Beef was introduced into the Hawaiian cuisine in the late 1700s and pineapples made their first appearance the early 1800s. During World War II, Spam was introduced to the Hawaiians, and it continues to hold a prominent place in their cuisine today.
Asian-Hawaiian Fusion
Hawaii's cuisine today is a reflection of its native ingredients and influences from all of the Asian ethnic groups that inhabit the islands. Hawaiian ingredients mix with Asian ingredients or cooking methods
Popular breakfast dishes include musubi, which is also considered an any-time snack food. This Hawaiian twist on Japan's sushi consists of a rectangle or ball of rice with Spam or other protein, all wrapped in nori. A traditional breakfast will consist of two scoops of rice topped with meat, usually hamburgers, Spam, hotdogs, sausage or Chinese pork. It is then topped with fried eggs, and sometimes engulfed in heavy brown gravy. Korean kimchee is the favored condiment and Japanese furikake is the drink of choice.
The most popular lunch in Hawaii is known as the "plate lunch." Although it was traditionally sold by street vendors, most restaurants have some version of the plate lunch on their menus today. It consists of two scoops of rice, mayonnaise-based macaroni salad and cabbage, although other greens may be substituted. Teriyaki beef or shoyu chicken are sometimes included.

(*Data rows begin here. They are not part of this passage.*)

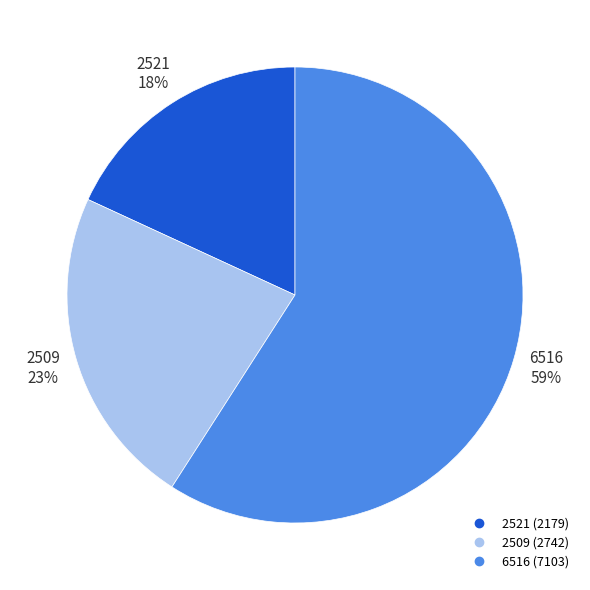

How many segments does this pie chart have?

3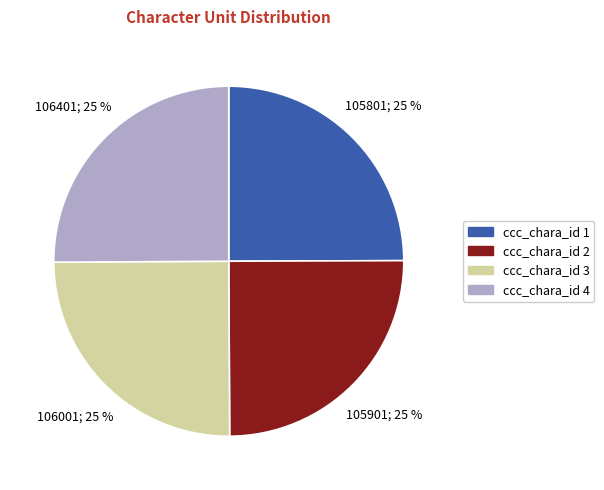

Does any single category account for the majority?

No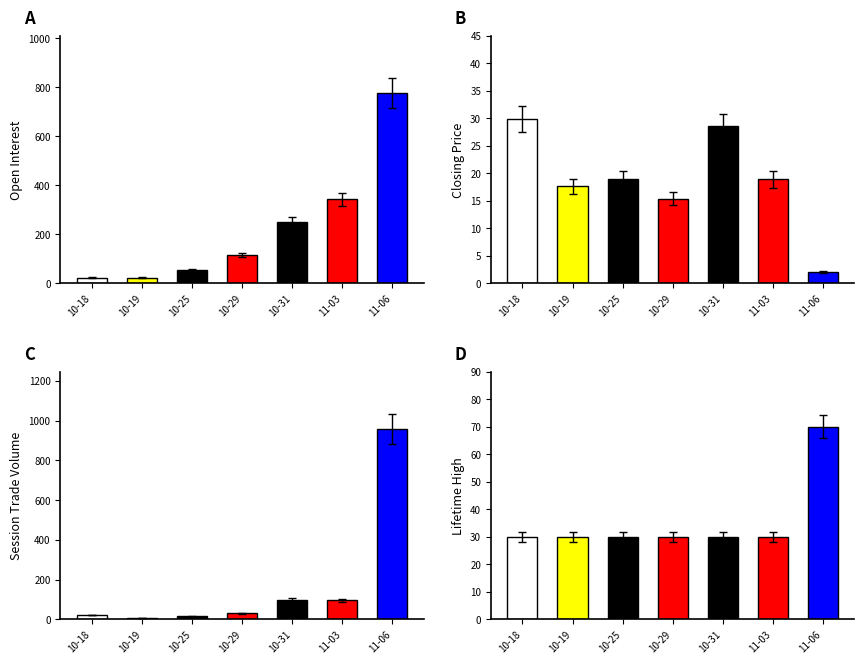

Which category has the highest value in the lifetime high series?

11-06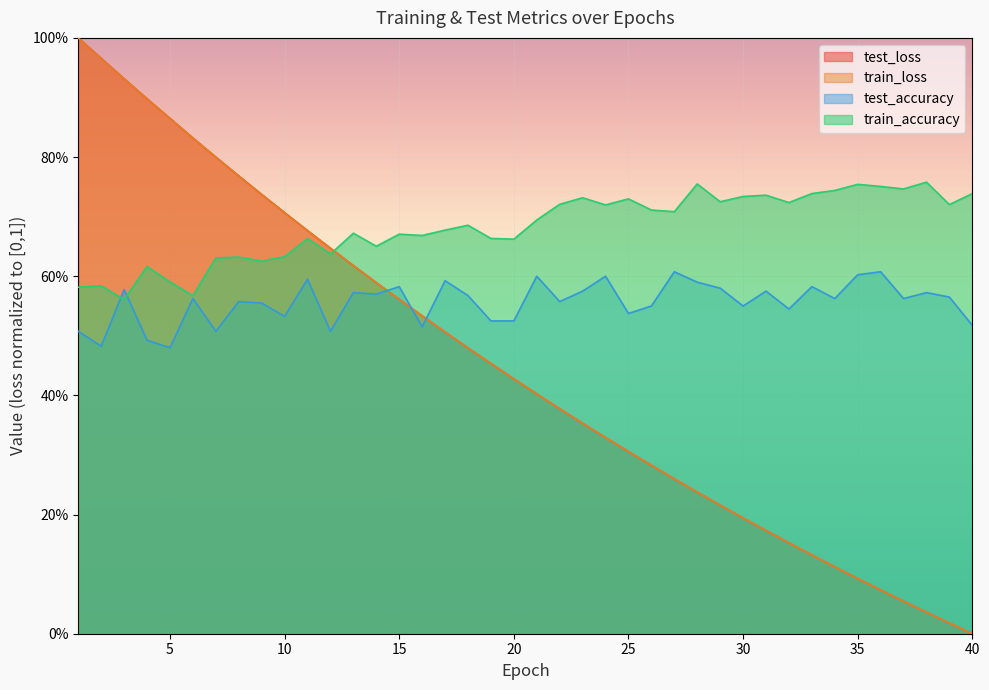

What is the sum of the train_loss values at 6 and 10?

1.5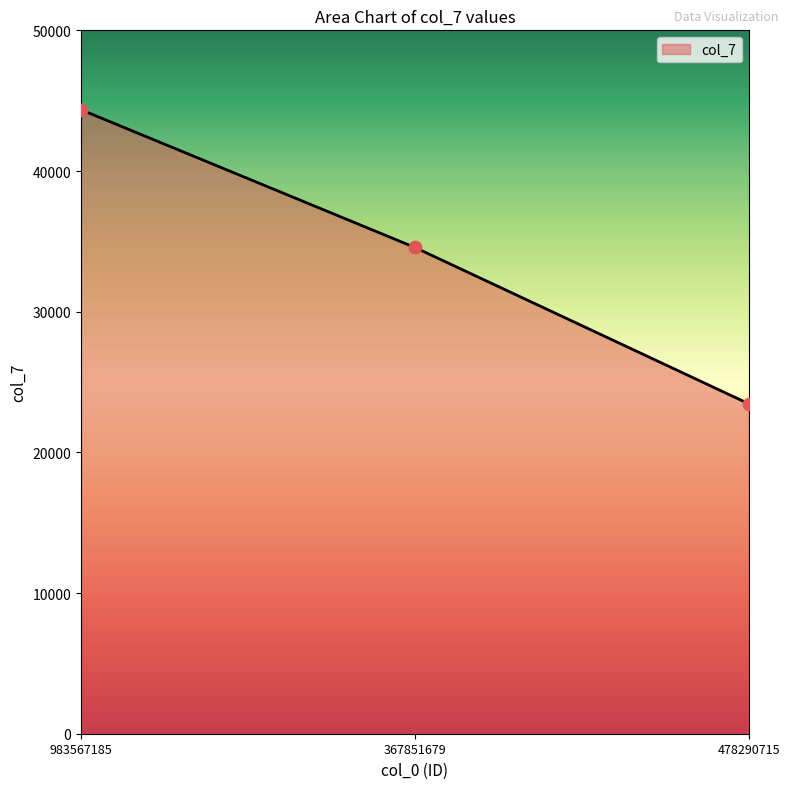

Between 983567185 and 478290715, which is larger?

983567185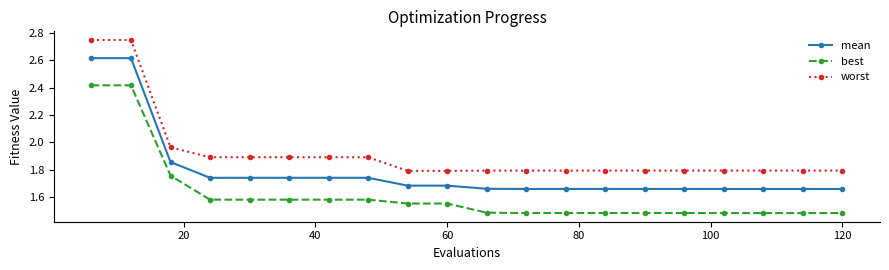

Count the best values in the range 1 to 2.

18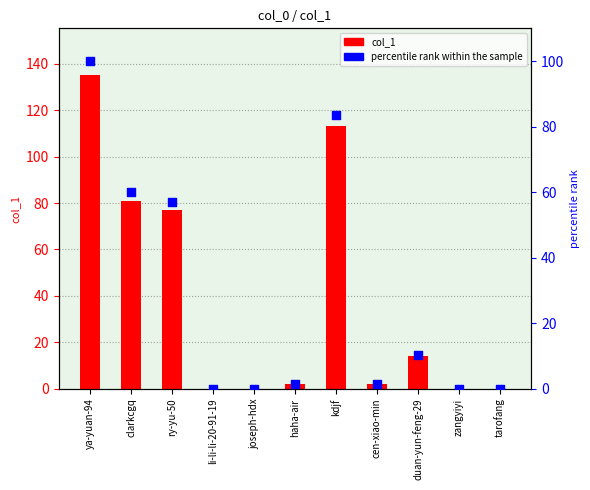

Which series has the largest total across all categories?

col_1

Another lunch favorite is saimin, which is simple noodles in broth. It is usually topped with scrambled eggs, green onions or pork.
The Japanese bento has become very popular on the islands, although it has incorporated Asian and Hawaiian delicacies into its repertoire. Chinese manapua and dim sum are also popular Asian foods that incorporate local ingredients.
Health Implications
With a traditional diet consisting mainly of starchy foods derived from root vegetables, native Hawaiians (also known as Pacific Islanders) are among the most obese society in the world. According to a study on obesity among Pacific Islanders by Brooke Evans of the University of Hawaii, at least 35 percent of native Hawaiians are obese.
Researcher Jeff Hankin from the Cancer Research Center of Hawaii is planning to undertake a study to determine how the healthier Asian cuisines are having a positive effect on the native Hawaiian diet. Asians tend to have lower cancer rates, incidences of diabetes and hypertension than many other ethnic groups, and it is believed to be directly related to the foods that are the staples of their diets.
Trends
In the mid-1980s, a new culinary trend was established called Hawaii Regional Cuisine. Twelve of the top chefs with different ethnic backgrounds came together to help restaurants on the islands put a renewed emphasis on fresh, local ingredients, train local chefs and put together new dishes and menus that reflect the cross-cultural makeup of Hawaii.